[Entries taken from a collection]
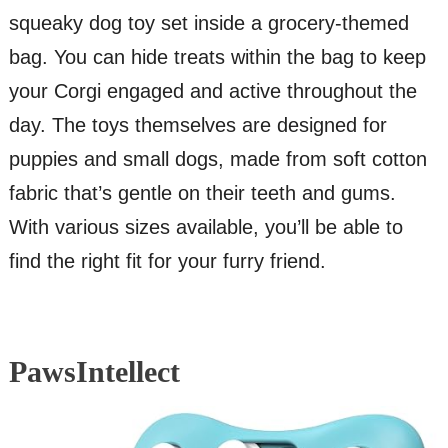
squeaky dog toy set inside a grocery-themed
bag. You can hide treats within the bag to keep
your Corgi engaged and active throughout the
day. The toys themselves are designed for
puppies and small dogs, made from soft cotton
fabric that’s gentle on their teeth and gums.
With various sizes available, you’ll be able to
find the right fit for your furry friend.
PawsIntellect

## [Instructions to follow]
Once the pictures are set aside, write out the entries verbatim.

## [Answer to this exercise]
squeaky dog toy set inside a grocery-themed
bag. You can hide treats within the bag to keep
your Corgi engaged and active throughout the
day. The toys themselves are designed for
puppies and small dogs, made from soft cotton
fabric that’s gentle on their teeth and gums.
With various sizes available, you’ll be able to
find the right fit for your furry friend.
PawsIntellect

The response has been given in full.